* _Job item_: Please turn the listing, from its first line through the line containing "The Belgrave Oxford in Antique", into a Markdown table with the columns Row and Line, numbering each row and leaving out blank lines.

* _Records for the task_:
------------------------------------------------------------
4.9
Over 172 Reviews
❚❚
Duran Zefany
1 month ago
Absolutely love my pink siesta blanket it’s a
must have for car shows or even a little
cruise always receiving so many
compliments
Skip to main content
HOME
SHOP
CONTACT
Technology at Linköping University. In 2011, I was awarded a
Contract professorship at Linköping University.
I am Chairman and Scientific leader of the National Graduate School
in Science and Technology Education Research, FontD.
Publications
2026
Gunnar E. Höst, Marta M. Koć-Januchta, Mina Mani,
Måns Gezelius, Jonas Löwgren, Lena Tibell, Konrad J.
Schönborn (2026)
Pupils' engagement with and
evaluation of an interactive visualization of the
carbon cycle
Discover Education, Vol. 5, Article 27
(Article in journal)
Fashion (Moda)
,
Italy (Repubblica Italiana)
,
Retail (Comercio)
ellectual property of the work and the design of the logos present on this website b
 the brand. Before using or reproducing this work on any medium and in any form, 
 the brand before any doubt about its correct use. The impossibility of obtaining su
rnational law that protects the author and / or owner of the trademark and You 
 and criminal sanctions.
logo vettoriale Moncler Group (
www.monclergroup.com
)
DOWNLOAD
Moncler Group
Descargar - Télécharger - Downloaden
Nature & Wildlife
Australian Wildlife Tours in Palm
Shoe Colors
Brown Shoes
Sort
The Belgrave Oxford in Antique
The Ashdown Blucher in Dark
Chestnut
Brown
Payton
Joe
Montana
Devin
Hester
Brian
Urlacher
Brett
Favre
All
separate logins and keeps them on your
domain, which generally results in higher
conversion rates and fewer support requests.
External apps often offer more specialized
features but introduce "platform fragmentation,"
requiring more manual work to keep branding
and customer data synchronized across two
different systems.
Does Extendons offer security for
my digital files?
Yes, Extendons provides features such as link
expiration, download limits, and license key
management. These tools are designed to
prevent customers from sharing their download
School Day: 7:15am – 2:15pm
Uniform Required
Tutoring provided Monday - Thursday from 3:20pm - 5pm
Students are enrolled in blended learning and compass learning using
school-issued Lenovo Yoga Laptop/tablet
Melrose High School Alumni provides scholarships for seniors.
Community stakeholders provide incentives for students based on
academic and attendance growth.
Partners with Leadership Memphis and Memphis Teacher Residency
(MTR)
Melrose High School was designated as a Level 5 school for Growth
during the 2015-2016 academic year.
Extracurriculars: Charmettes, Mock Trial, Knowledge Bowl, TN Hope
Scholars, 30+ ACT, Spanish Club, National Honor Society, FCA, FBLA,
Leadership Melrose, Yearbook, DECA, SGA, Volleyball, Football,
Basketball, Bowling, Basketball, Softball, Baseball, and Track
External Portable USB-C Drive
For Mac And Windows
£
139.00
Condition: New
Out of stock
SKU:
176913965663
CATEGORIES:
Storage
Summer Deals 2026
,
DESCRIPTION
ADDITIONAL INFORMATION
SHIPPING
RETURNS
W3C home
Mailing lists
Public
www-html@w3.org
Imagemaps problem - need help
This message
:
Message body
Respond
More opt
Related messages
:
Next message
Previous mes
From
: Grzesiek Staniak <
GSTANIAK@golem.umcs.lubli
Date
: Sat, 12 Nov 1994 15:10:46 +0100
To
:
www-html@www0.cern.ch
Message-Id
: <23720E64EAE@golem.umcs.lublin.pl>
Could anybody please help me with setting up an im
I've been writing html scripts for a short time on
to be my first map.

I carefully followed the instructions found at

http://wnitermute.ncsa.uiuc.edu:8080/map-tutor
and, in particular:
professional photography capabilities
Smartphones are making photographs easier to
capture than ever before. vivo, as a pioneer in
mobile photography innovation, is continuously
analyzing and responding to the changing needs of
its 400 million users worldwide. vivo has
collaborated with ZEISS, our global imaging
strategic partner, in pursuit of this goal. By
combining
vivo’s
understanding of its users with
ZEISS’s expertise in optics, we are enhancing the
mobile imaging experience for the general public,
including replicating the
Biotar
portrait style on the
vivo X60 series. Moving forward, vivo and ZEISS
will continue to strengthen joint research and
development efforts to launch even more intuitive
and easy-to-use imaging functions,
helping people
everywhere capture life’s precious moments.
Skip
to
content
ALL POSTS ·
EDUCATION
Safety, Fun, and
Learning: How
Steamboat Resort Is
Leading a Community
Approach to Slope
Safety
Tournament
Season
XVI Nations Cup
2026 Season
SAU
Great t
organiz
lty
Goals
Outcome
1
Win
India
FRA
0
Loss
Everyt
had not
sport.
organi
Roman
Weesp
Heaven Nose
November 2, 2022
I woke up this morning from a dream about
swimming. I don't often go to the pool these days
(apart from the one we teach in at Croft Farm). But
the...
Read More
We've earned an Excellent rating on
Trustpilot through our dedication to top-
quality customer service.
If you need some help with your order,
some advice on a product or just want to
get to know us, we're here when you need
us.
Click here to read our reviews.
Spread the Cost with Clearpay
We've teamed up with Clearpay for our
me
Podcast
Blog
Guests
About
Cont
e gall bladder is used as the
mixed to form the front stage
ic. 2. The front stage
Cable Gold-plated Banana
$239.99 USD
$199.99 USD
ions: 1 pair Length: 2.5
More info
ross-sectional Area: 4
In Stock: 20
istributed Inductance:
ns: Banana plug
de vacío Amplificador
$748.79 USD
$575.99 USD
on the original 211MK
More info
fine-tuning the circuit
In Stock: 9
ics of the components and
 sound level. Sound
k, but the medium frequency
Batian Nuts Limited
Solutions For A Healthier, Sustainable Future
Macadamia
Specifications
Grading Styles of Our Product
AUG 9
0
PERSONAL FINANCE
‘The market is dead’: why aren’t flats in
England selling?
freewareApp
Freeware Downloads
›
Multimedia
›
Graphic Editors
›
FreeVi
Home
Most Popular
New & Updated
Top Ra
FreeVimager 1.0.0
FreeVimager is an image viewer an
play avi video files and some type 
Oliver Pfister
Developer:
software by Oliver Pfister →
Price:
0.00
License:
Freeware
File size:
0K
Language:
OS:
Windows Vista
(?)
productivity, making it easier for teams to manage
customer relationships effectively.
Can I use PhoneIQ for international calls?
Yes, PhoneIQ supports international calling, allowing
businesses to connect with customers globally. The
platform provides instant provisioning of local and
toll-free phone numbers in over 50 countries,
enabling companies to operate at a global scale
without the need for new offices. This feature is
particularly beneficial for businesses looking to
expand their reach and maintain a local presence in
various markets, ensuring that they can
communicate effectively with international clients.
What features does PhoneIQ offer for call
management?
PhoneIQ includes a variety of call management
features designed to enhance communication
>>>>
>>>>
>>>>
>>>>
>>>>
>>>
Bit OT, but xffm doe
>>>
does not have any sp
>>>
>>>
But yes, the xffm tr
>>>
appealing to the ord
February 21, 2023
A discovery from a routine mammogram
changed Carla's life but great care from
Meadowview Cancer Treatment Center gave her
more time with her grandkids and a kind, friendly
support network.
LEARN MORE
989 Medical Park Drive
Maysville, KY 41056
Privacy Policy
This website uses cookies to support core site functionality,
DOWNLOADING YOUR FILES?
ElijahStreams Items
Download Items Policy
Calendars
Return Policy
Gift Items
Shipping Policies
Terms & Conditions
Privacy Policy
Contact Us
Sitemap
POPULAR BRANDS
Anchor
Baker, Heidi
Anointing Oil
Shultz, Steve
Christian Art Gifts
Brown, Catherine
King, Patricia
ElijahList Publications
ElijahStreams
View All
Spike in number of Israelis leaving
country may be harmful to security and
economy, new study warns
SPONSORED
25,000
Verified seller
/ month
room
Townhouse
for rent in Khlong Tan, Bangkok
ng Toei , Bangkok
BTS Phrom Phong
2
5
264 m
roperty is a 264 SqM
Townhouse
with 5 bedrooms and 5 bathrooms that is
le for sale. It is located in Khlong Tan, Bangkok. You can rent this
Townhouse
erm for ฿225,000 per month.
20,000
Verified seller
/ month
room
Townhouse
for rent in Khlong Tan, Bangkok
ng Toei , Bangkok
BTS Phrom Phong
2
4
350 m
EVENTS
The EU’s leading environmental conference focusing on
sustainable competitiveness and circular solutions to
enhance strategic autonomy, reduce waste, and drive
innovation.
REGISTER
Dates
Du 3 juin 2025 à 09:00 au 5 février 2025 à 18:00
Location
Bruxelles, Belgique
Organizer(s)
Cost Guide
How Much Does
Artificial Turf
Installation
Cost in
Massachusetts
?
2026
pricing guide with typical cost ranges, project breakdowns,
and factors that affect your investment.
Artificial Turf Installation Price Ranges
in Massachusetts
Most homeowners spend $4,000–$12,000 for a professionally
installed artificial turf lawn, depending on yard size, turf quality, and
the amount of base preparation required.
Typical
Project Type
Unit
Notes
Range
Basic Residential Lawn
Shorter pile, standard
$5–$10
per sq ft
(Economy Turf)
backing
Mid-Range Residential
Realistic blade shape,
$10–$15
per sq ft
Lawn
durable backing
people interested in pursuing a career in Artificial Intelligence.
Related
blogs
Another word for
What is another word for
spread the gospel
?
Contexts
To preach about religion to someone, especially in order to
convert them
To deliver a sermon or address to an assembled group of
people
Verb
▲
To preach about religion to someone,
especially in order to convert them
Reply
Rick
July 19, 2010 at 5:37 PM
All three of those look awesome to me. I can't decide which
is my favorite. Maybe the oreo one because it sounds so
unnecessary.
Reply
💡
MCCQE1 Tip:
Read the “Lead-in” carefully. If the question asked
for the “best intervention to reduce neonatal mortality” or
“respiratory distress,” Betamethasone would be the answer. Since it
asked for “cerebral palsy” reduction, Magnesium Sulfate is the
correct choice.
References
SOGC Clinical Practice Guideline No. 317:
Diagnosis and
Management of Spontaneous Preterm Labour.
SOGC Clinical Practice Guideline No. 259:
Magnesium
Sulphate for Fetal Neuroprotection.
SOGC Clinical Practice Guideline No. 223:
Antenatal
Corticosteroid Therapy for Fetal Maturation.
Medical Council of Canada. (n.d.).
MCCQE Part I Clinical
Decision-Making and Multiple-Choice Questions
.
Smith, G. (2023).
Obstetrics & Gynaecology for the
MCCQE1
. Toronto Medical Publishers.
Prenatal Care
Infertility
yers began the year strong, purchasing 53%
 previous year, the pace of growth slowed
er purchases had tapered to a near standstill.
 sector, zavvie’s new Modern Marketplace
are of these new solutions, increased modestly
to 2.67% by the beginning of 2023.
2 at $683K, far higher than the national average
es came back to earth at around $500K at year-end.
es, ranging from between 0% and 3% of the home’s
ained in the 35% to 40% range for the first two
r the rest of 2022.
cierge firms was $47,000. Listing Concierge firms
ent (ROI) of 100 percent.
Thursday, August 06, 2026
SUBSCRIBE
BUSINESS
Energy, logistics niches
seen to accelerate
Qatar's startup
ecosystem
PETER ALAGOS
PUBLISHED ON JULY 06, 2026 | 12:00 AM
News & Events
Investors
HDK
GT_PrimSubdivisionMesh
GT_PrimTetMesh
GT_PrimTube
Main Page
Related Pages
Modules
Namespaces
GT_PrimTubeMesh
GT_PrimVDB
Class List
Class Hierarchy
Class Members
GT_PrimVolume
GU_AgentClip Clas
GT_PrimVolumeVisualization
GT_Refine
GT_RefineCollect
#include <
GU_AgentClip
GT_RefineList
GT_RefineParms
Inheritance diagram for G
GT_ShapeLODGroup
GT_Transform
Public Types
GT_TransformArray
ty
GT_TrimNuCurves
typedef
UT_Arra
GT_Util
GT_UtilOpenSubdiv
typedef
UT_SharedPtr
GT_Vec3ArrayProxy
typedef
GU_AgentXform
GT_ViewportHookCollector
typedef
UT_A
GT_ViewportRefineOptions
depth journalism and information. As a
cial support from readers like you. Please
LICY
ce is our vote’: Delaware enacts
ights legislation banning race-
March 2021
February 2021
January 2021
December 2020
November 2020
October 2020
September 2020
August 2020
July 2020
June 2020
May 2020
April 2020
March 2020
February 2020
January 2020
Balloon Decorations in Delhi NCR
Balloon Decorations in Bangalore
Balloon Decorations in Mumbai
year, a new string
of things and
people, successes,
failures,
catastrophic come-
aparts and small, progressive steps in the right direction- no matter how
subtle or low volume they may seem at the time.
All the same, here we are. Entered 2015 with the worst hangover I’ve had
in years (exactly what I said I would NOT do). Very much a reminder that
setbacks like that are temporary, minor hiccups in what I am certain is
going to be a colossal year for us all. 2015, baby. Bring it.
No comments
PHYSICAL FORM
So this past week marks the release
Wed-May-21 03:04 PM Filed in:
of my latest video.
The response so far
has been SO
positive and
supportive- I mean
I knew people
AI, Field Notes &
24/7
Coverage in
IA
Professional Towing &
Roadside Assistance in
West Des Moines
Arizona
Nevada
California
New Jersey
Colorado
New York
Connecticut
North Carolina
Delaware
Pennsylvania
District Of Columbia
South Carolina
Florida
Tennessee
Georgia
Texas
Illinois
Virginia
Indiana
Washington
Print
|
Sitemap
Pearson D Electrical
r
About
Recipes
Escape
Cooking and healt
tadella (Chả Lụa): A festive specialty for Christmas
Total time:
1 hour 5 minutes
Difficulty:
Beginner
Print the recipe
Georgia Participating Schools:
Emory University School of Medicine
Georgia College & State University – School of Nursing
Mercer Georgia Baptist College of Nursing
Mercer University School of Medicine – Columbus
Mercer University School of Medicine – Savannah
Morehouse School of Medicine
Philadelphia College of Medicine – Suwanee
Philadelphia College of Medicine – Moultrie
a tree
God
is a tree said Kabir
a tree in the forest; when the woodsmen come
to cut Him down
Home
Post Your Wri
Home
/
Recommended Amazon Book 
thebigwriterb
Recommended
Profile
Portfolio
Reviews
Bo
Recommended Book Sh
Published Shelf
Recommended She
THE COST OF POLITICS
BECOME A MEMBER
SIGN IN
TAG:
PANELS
------------------------------------------------------------
* _Reply_:
| Row | Line |
|---|---|
| 1 | 4.9 |
| 2 | Over 172 Reviews |
| 3 | ❚❚ |
| 4 | Duran Zefany |
| 5 | 1 month ago |
| 6 | Absolutely love my pink siesta blanket it’s a |
| 7 | must have for car shows or even a little |
| 8 | cruise always receiving so many |
| 9 | compliments |
| 10 | Skip to main content |
| 11 | HOME |
| 12 | SHOP |
| 13 | CONTACT |
| 14 | Technology at Linköping University. In 2011, I was awarded a |
| 15 | Contract professorship at Linköping University. |
| 16 | I am Chairman and Scientific leader of the National Graduate School |
| 17 | in Science and Technology Education Research, FontD. |
| 18 | Publications |
| 19 | 2026 |
| 20 | Gunnar E. Höst, Marta M. Koć-Januchta, Mina Mani, |
| 21 | Måns Gezelius, Jonas Löwgren, Lena Tibell, Konrad J. |
| 22 | Schönborn (2026) |
| 23 | Pupils' engagement with and |
| 24 | evaluation of an interactive visualization of the |
| 25 | carbon cycle |
| 26 | Discover Education, Vol. 5, Article 27 |
| 27 | (Article in journal) |
| 28 | Fashion (Moda) |
| 29 | , |
| 30 | Italy (Repubblica Italiana) |
| 31 | , |
| 32 | Retail (Comercio) |
| 33 | ellectual property of the work and the design of the logos present on this website b |
| 34 |  the brand. Before using or reproducing this work on any medium and in any form,  |
| 35 |  the brand before any doubt about its correct use. The impossibility of obtaining su |
| 36 | rnational law that protects the author and / or owner of the trademark and You  |
| 37 |  and criminal sanctions. |
| 38 | logo vettoriale Moncler Group ( |
| 39 | www.monclergroup.com |
| 40 | ) |
| 41 | DOWNLOAD |
| 42 | Moncler Group |
| 43 | Descargar - Télécharger - Downloaden |
| 44 | Nature & Wildlife |
| 45 | Australian Wildlife Tours in Palm |
| 46 | Shoe Colors |
| 47 | Brown Shoes |
| 48 | Sort |
| 49 | The Belgrave Oxford in Antique |